Selain koordinasi antarinstansi yang lemah, kurangnya kesadaran pengusaha di dalam memahami penataan kota dan manajemen lalu lintas. Pengusaha sekedar mengejar kepentingan bisnis, tanpa melihat dampak buruk yang ditimbulkan di sekelilingnya seperti kemacetan arus lalu lintas yang bisa terjadi. Kondisi arus lalu lintas di kawasan Jalan Sultan Alauddin bahkan sudah mulai padat sejak pembangunan Plaza Alauddin. Itu karena di kawasan itu sudah ada supermarket yang berdiri sebelumnya seperti Giant dan Indomode di samping kampus Universitas Muhammadiyah Makassar. Nanti kalau Plaza Alauddin rampung semua, jalan ini juga akan semakin macet. Karena Alauddin merupakan jalan arteri yang menghubungkan Kabupaten Gowa-Makassar. 
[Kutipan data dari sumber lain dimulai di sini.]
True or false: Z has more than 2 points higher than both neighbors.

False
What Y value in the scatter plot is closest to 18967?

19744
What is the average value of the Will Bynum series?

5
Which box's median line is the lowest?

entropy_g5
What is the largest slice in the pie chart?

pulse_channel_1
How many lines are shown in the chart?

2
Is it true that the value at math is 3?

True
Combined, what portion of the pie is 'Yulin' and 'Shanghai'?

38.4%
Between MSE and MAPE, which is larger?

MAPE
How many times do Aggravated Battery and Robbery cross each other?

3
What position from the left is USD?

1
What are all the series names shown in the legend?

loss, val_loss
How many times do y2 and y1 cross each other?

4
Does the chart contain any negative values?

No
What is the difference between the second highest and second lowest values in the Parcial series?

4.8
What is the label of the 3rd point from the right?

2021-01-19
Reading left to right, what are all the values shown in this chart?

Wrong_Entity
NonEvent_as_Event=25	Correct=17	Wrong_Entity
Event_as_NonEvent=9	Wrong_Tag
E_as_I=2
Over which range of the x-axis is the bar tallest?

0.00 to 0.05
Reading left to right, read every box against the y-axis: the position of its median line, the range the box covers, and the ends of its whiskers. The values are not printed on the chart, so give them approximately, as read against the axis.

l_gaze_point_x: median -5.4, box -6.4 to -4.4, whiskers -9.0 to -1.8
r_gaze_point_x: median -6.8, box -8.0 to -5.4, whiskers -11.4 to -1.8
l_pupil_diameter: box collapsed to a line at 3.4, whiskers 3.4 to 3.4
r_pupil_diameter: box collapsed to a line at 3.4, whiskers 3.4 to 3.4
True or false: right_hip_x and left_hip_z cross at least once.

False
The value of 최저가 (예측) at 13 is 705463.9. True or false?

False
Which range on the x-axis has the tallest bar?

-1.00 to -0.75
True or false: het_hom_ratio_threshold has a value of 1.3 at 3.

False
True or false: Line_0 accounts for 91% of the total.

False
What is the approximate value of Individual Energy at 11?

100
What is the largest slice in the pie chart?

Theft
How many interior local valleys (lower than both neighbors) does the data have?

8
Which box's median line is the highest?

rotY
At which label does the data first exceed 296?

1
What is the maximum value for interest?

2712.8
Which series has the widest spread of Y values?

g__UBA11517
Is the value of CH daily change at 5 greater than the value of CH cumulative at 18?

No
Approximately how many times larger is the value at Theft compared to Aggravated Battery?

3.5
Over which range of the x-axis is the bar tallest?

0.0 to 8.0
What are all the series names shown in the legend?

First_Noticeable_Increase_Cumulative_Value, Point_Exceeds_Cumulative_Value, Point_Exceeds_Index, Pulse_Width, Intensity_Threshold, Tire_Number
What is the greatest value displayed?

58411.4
Dari uraian diatas, dapat disimpulkan bahwa sangat diperlukan suatu hubungan kerja sama yang baik antara pemerintah, pihak swasta, dan masyarakat dalam proses pelaksanaan pembangunan dan tentu saja ini semua juga membutuhkan pengawasan oleh badan legislatif agar pengendalian terhadap alih fungsi lahan yang sudah menyalahi aturan dapat cepat teratasi. Suatu Rencana Penataan Ruang dibuat tidak lain bertujuan untuk meratakan pembangunan yang ada pada suatu wilayah. Pembangunan tersebut dilakukan juga untuk tujuan pemerataan kesejahteraan rakyat pada umumnya bukan dilakukan hanya untuk kesejahteraan rakyat pada khususnya, dalam konteks ini yang dimaksud adalah hanya perorangan ataupun perkelompok saja yang bisa merasakan keadaan aman dan nyaman.